Another dish that's good: the clams escargot ($9.95/dozen), Manila clams on the half-shell basted in butter, lemon, and garlic and broiled until bubbling, the meat firming up under the flames just enough to taste cooked. So are the sand dabs ($19.95), a heap of tiny, boned fillets so delicate they could almost melt away, napped in a brown butter and lemon sauce spiked with pickled capers.
That's about it, as far as the high points go. The Old Clam House's new cioppino ($19.95) is packed with seafood — a couple of Dungeness legs, squid rings, clams, mussels, shrimp, all tender — that the cook has dumped a half-jar of chunky marinara sauce over. The clam chowder ($4.95 cup, $6.95 bowl) tastes primarily of flour and potatoes, the fishwich ($9.95) of old fryer oil.

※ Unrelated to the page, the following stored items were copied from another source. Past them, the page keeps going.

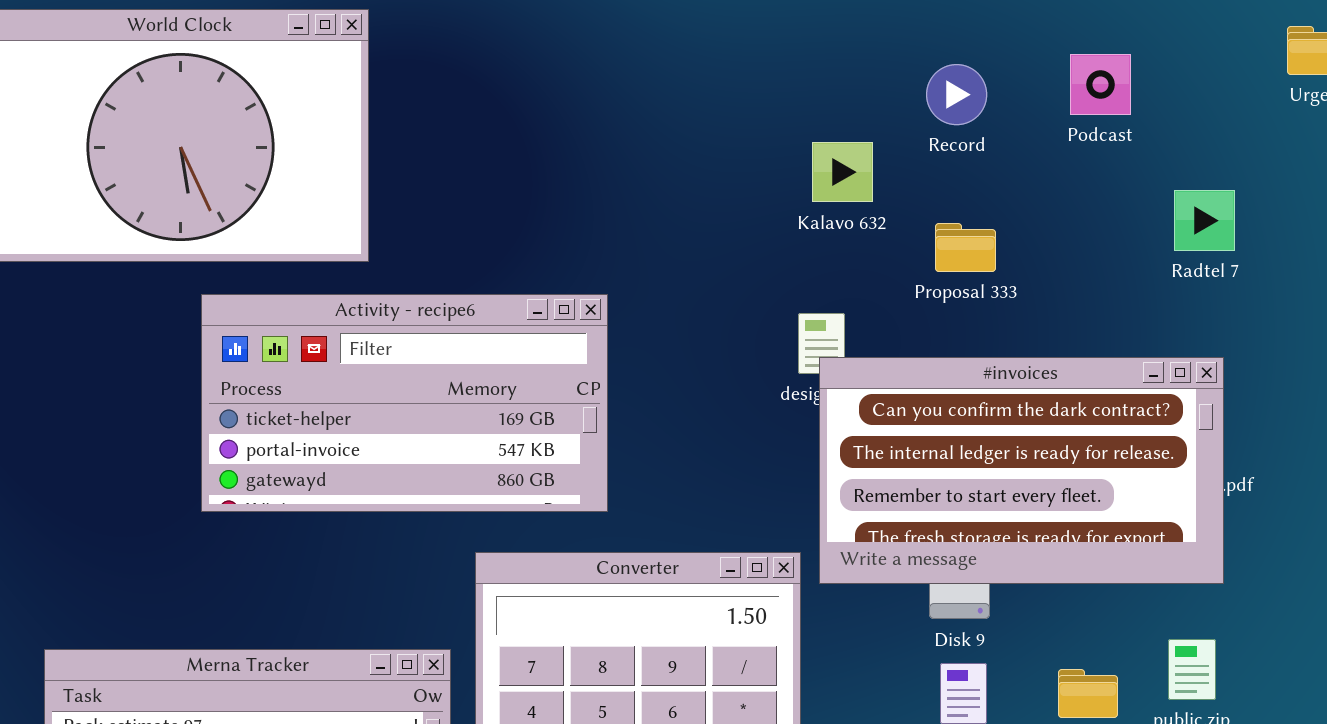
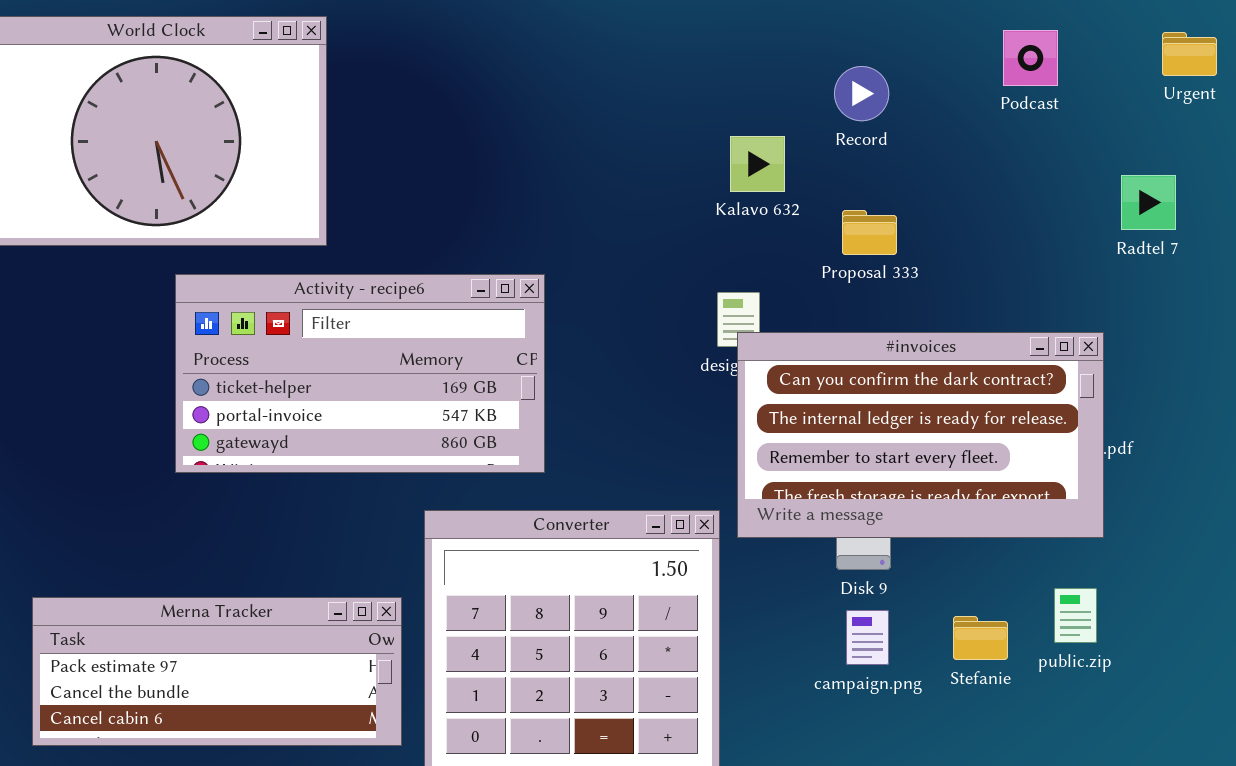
Podcast: [1070,54,1131,115] -> [1003,30,1058,86], moved
Radtel 7: [1174,190,1235,251] -> [1121,175,1176,230], moved

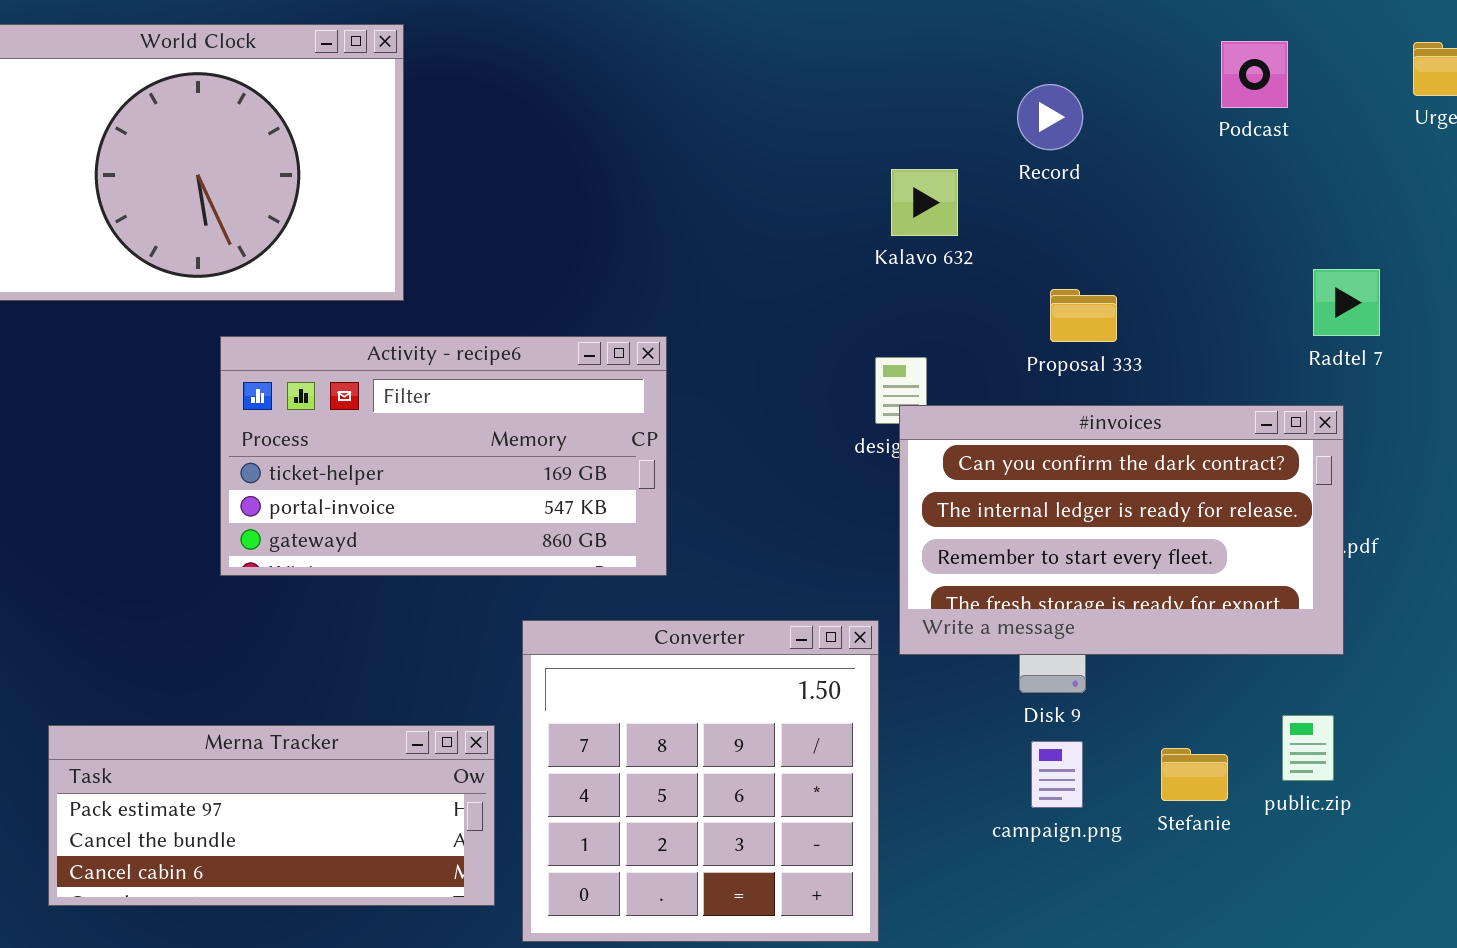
Radtel 7: [1121,175,1176,230] -> [1313,269,1380,336], moved
Proposal 333: [842,210,897,255] -> [1050,289,1117,342], moved

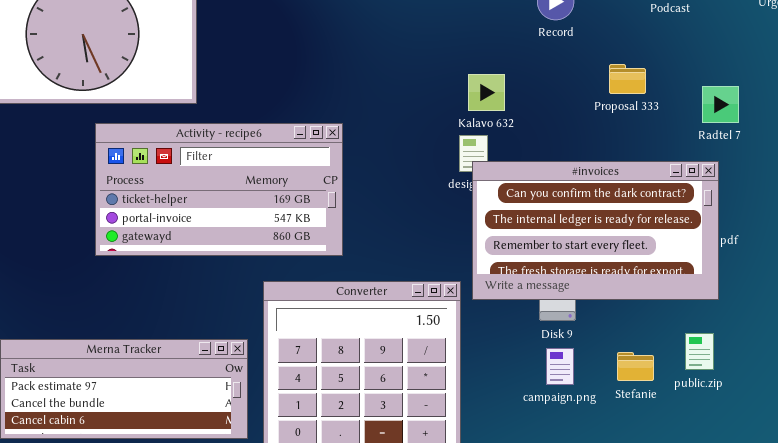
Kalavo 632: [891,169,958,236] -> [468,74,505,111], moved
Proposal 333: [1050,289,1117,342] -> [609,64,646,94], moved

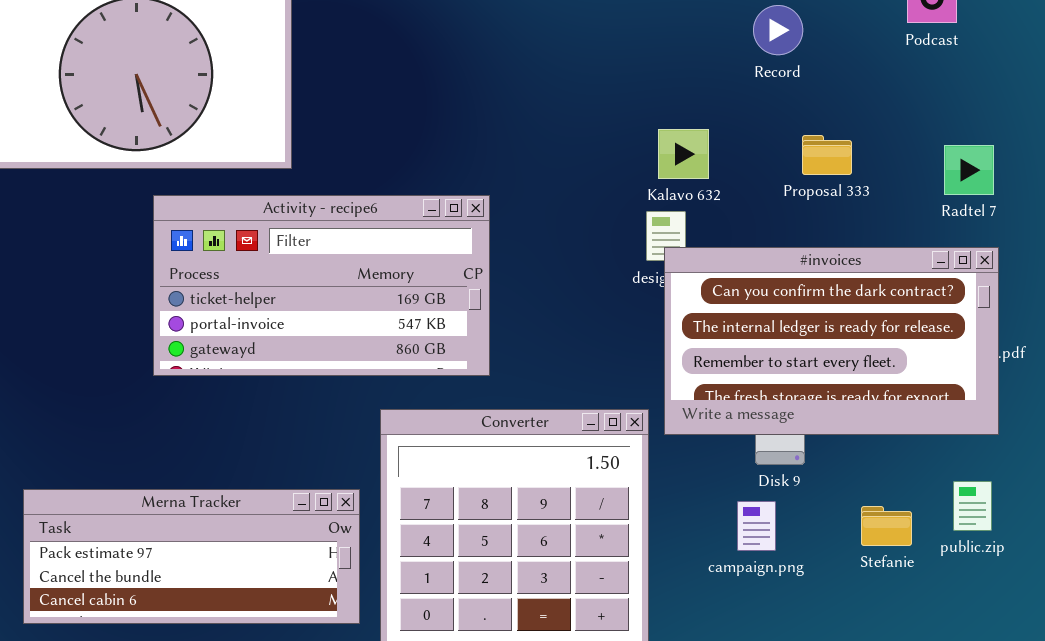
Proposal 333: [609,64,646,94] -> [802,135,852,175], moved
Radtel 7: [702,86,739,123] -> [944,145,994,195], moved
campaign.png: [546,348,574,385] -> [737,501,776,551], moved

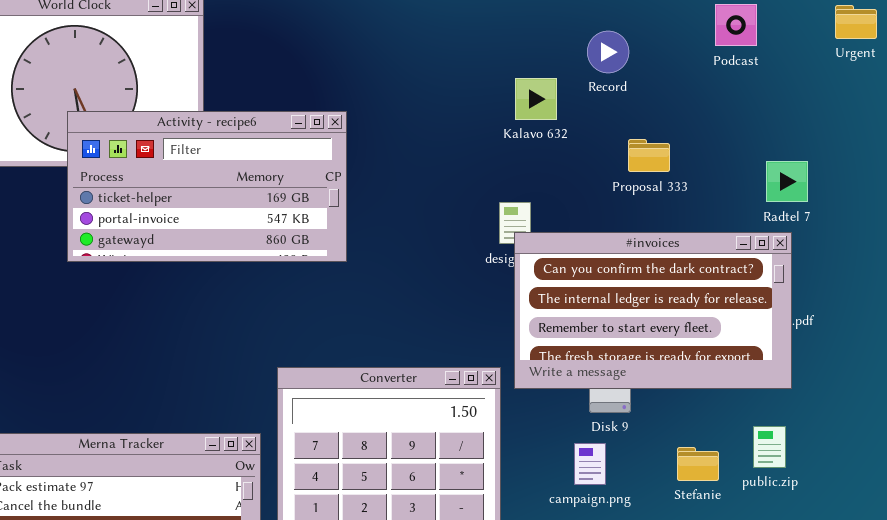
Kalavo 632: [658,129,709,179] -> [515,78,557,120], moved
Radtel 7: [944,145,994,195] -> [766,161,808,202], moved
Activity - recipe6: [153,195,490,376] -> [67,111,347,262], moved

For its clam linguini with white sauce ($17.95), the kitchen tosses al dente pasta and creamy Manila clams in too much oil and garlic. For the crab louie salad ($18.95), the cooks heap sweet, chunks of picked Dungeness on a pile of butter lettuce, surrounding it with all the proper fixings — pink and gold beets, a few red onions, some canned olives, a hard-boiled egg — and the proper sweet, coral-colored mayonnaise. But there's no lemon to bring everything together, and the butter lettuce wilts under the gloopy dressing; this is a salad for iceberg. And the clams paella acini ($19.95) is mystifying: It's not a paella at all, but tiny pasta nubbins floating in a loose, sweet tomato sauce with cheap chorizo, green olives, and clams. What is the inspiration here? SpaghettiOs? Leftovers night at the frat house?

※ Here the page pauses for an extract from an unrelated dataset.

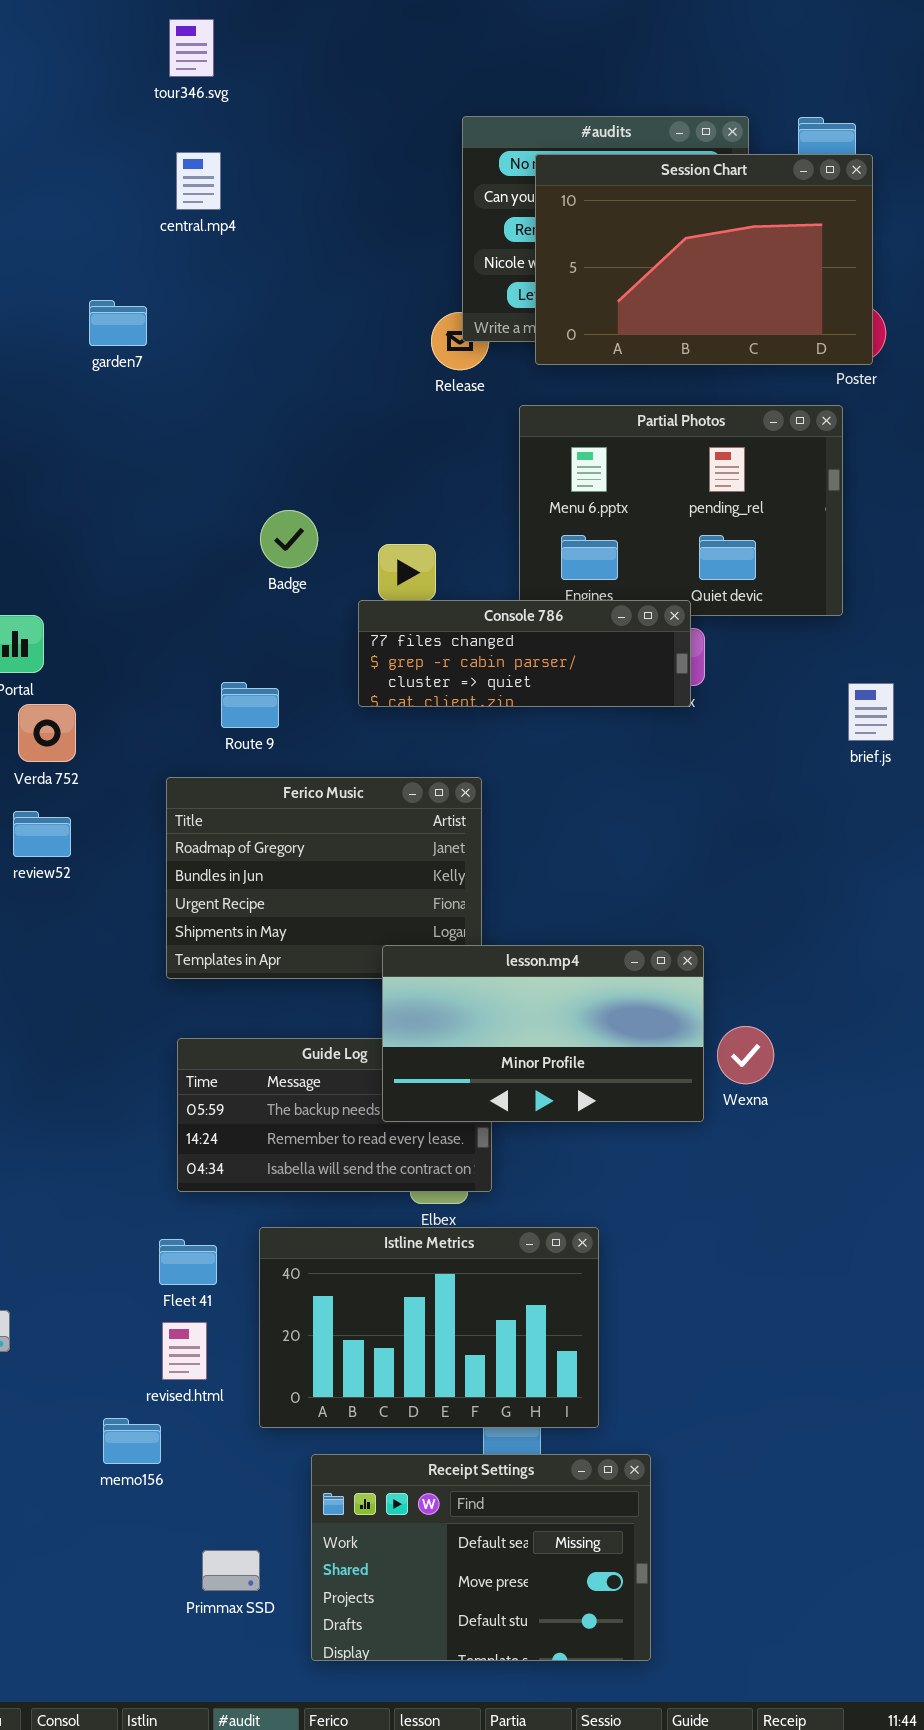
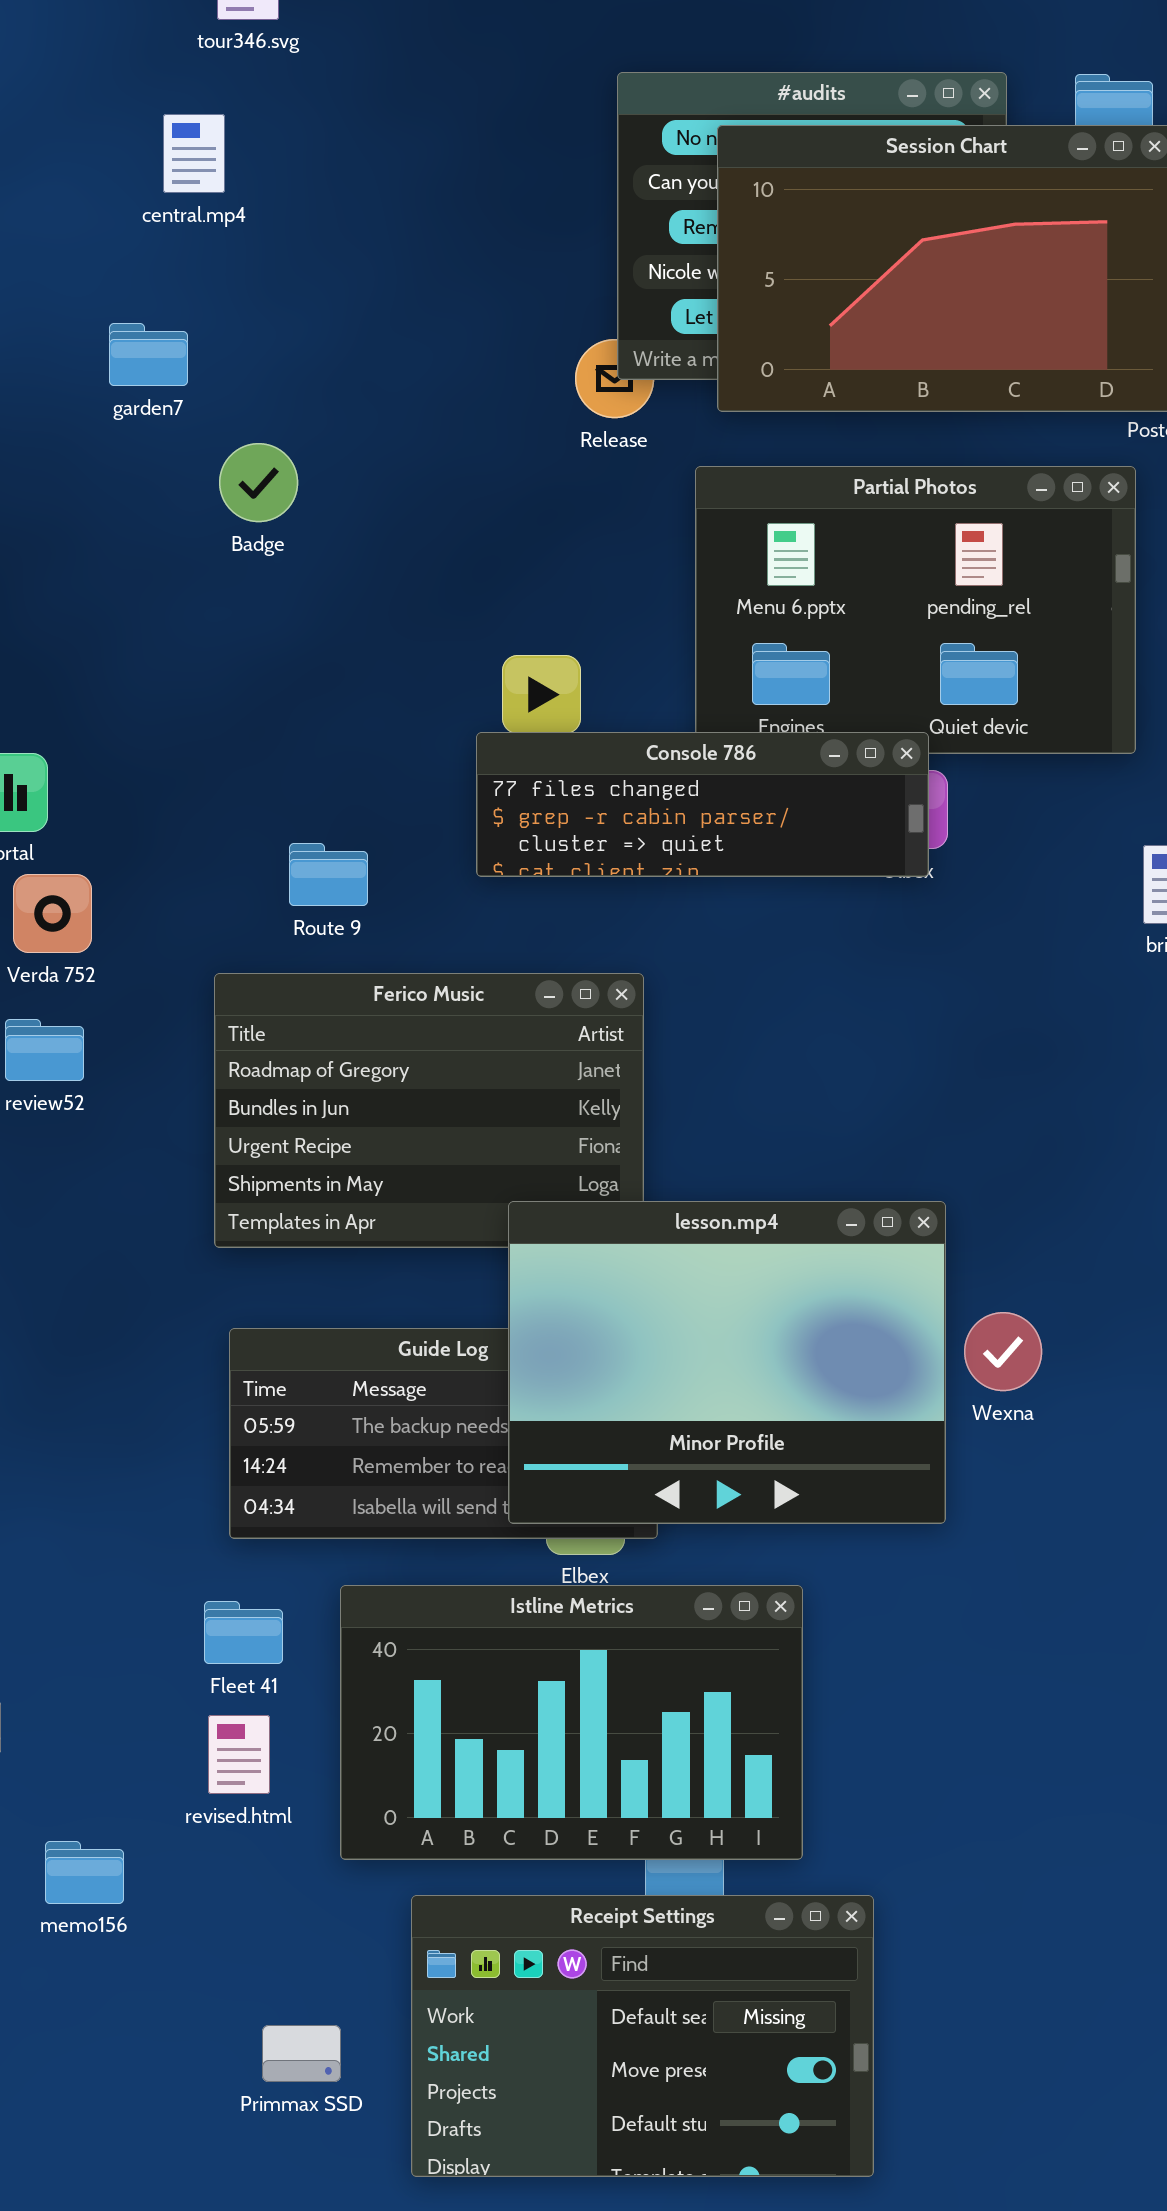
central.mp4: [176,152,221,210] -> [163,114,225,193], moved
Badge: [260,510,318,568] -> [219,443,298,522], moved
lesson.mp4: [382,945,704,1122] -> [508,1201,946,1524], resized
memo156: [103,1418,161,1464] -> [45,1841,124,1904], moved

I've eaten better at Outback Steak House, and for less money. What is most puzzling about the restaurant is that classic American seafood dishes are as straightforward as they are popular. Someone in the kitchen knows how to cook clams and other seafood, so why force them to indulge in unnecessary gourmet-ifying?
Tadich Grill, the Old Clam House's rival for seniority, isn't a time capsule or a tourist destination; it's still one of the city's great restaurants because it does what it's always done. But the Dal Bozzos have turned a well-loved, if slightly decrepit, local place into Fisherman's Wharf South. The 150-year-old restaurant will survive its current owners. Heck, it'll survive us all, unless climate change brings the bay back to Bayshore Boulevard. But that doesn't mean it's aging as well as it could.